Previous work by the same group showed that MGMT was expressed at different levels in pituitary tumours, those with low levels being more aggressive. It is those more aggressive tumours that tend to respond to chemotherapy, because MGMT can no longer undo the damage caused by the drug.
The current study looked closely at 19 pituitary tumours, 12 expressing high levels of MGMT, 7 low, showing very different gene expression profiles between the two groups.
Further investigation also revealed very different gene networks, or ‘signaling pathways’. The tumours with high MGMT expression showed activation of genes implicated in chemotherapy resistance.

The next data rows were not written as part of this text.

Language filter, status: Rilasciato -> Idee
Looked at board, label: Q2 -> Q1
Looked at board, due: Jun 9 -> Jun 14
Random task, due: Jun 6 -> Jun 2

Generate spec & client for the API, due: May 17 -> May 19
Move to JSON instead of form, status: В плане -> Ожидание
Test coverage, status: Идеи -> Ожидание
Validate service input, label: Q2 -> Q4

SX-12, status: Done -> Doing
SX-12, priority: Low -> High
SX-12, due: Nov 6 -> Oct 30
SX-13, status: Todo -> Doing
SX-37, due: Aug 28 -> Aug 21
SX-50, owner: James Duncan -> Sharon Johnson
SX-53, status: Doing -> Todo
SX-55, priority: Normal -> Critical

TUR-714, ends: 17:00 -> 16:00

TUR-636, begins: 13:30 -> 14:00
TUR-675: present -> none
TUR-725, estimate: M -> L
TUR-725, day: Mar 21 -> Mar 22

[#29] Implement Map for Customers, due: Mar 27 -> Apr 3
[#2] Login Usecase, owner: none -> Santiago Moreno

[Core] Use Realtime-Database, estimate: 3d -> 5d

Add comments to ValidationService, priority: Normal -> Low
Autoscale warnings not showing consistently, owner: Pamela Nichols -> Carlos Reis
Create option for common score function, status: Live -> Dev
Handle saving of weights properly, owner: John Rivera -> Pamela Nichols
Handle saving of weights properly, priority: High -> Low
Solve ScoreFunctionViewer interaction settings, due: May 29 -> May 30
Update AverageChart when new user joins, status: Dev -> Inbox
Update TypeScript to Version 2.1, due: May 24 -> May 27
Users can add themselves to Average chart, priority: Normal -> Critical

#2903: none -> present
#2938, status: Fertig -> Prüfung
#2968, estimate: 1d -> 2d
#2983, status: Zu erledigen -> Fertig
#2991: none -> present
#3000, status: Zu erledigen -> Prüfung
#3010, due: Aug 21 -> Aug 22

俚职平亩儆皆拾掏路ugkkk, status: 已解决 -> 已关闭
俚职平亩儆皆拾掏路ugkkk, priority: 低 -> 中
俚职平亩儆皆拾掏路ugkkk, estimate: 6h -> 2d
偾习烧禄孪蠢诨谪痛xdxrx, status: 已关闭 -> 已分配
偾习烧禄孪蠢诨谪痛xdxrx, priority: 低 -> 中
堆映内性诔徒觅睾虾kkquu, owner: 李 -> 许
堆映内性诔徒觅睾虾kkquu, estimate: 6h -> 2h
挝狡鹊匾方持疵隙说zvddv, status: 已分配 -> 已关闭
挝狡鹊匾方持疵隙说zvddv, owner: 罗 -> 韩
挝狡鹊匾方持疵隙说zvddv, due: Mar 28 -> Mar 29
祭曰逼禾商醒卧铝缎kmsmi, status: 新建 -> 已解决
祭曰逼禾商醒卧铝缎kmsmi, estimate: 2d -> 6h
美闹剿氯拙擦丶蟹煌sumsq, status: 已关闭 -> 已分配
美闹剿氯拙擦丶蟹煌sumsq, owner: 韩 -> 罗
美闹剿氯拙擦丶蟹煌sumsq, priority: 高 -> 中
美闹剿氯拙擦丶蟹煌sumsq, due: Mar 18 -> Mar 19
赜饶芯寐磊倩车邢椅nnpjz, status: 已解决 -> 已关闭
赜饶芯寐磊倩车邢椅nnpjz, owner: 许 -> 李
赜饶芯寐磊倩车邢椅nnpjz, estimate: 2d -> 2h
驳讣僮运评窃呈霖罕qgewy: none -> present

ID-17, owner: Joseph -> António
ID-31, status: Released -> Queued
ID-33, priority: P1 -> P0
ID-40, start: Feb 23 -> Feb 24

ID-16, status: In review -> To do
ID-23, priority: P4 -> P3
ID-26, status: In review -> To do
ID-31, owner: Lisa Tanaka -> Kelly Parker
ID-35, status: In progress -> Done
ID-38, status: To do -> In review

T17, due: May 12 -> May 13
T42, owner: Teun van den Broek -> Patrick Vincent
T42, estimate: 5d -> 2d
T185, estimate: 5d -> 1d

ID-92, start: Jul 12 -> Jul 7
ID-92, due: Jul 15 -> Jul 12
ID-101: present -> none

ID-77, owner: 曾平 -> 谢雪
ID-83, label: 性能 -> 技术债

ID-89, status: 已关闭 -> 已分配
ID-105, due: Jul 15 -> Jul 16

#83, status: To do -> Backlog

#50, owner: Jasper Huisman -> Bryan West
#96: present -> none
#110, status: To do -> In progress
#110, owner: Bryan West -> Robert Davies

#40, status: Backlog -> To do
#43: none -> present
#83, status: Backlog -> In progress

Those with low MGMT expression showed activation of genes involved in DNA damage and repair, as well as genes involved in gene transcription.
These results led to the formulation of a model describing the possible role of MGMT in pituitary tumour progression – and the conclusion that the results may apply to many other cancer types.
Endocrinologist Dr Ann McCormack, now at Sydney’s Garvan Institute of Medical Research, undertook much of this work in collaboration with Associate Professor Roderick Clifton-Bligh as part of her doctoral studies at the Kolling Institute of Medical Research. Microarray analysis and Gene Set Enrichment Analysis were done with Dr Warren Kaplan from Garvan. The findings are described in Pituitary, now online.
“Pituitary tumours display a strong tendency towards ‘senescence’, akin to hibernation, and most do not become aggressive or malignant,” said Dr McCormack.
“In a small number of cases, however, the tumours emerge from their senescent state and become aggressive. It is likely that prolonged DNA damage signaling contributes to this progression.”
“This study told us that loss of MGMT expression may contribute to the progressive accumulation of genetic mutations and cellular proliferation that occurs.”
“We feel these results would be of interest to other cancer researchers. There has been substantial literature regarding MGMT as a biomarker of response to temozolomide, however, this is the first paper to examine the relationship between MGMT and genome-wide gene expression profiles in any tumour type.”
“We believe that as well as being a biomarker of treatment response, MGMT may ultimately serve to reflect tumour biology and act as a prognostic indicator. These are preliminary findings and we now need to validate our results.”
The Garvan Institute of Medical Research was founded in 1963. Initially a research department of St Vincent’s Hospital in Sydney, it is now one of Australia’s largest medical research institutions with over 500 scientists, students and support staff. Garvan’s main research programs are: Cancer, Diabetes & Obesity, Immunology and Inflammation and Neuroscience. Garvan’s mission is to make significant contributions to medical science that will change the directions of science and medicine and have major impacts on human health. The outcome of Garvan’s discoveries is the development of better methods of diagnosis, treatment, and ultimately, prevention of disease.